For Mrs R I bought some cheap RS Indy forks and borrowed the elastomers from that, cut them up and drilled the centres to fit some Pace RC35 forks. Worked okay and only cost me 15 quid!

Any chance of a build thread for the kids’ Zaskar? As you can see from my sig, I have a personal interest!
 
Re:

Thanks for the response. Just read 7 pages of your build thread! Very interesting. Yeah - the bike (20”) version was for sale in the US. Went across with work and brought it back (frame, forks and stem only). Was built with some horrid modern bmx parts but I left them in the states :)

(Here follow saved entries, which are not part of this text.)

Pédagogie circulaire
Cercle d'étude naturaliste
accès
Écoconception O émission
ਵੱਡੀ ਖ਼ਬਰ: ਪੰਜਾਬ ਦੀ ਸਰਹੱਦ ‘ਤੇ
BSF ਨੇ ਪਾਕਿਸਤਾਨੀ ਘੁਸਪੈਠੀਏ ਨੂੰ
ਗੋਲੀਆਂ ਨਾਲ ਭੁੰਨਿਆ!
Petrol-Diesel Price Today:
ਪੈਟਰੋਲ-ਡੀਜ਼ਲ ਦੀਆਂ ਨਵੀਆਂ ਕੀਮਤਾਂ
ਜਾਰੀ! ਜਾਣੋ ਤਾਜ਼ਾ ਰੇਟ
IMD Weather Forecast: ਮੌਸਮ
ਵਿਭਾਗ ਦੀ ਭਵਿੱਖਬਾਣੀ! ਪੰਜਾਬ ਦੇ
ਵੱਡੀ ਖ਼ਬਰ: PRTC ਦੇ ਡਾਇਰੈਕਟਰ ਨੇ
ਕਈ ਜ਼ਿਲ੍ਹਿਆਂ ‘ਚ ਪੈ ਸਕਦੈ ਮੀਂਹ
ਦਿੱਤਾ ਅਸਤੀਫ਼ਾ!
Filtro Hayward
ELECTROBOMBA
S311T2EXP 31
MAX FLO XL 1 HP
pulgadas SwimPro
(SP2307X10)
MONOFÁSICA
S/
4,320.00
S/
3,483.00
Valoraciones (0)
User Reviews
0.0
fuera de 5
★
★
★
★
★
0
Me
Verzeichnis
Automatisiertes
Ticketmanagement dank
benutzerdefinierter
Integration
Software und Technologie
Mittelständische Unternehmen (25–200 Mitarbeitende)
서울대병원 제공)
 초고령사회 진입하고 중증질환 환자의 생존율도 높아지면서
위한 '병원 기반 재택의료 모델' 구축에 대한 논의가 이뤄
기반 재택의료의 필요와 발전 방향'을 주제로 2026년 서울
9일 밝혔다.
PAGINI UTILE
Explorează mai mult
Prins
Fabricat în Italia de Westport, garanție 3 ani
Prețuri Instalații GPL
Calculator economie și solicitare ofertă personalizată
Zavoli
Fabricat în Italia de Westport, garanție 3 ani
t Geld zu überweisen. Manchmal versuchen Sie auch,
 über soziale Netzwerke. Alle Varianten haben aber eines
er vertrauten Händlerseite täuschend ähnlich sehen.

Have a sweet build planned. Been collecting bits for a while. Think I’m going to run into some issues along the way. Hubs are smaller (rear is 126mm) and retro rims and tyres for a 20” are harder to come by. Might have to borrow from the retro BMX scene a bit unless I can get someone to custom adapt some parts for me. Going to try not to compromise too much. A build thread might be fun. Will set one up.
 
In regards the elastomer I posted this on a thread about Judys recently:
These guys will mould to spec. it's all about the shore rating as you say. I think you want between 40 and 60a but most off the shelf is harder.
http://www.polyurethanemanufacturers.co.uk/index.html
I haven't used them as I made my own spring stacks but I got a quote; from memory it was a 2 week lead time and around £38 for enough to do 1 fork. That was moulded with a centre hole.
Note: I was looking for Manitous but it's the same story.

regarding the foam; that looks like top/bottom out foam as you'd find on car suspension. I've actually used old top out bumpers from a car and cut then to suit forks in the past. You just need something big enough to cut out the required amount of material, I used old ones which look pretty bad from the outside but were spot on inside (i.e. the material I cut out to use). Maybe a breakers yard have some lying around you can pickup.
 
Or being that it's a kids fork you might be better using a spring instead?
I did that on my lads mini Manitou 3:


I can't remember the dimensions of the springs but I have quite a few of them and 3D printed the spring seats, if you're interested I'm sure I could put something together for not too much money.
 
Ohhh. Kev- that sounds interesting and a great solution. Thank you. I have ordered some soft elastomers and will test but I'm thinking they will still be too hard. I'll keep you informed on how I get on.

In other news - I think the mushy foam bits were top out elastomers? Have seen them in a pace set on ebay any they visually to be made of the same stuff. Makes sense. Anyone know what they might be made from?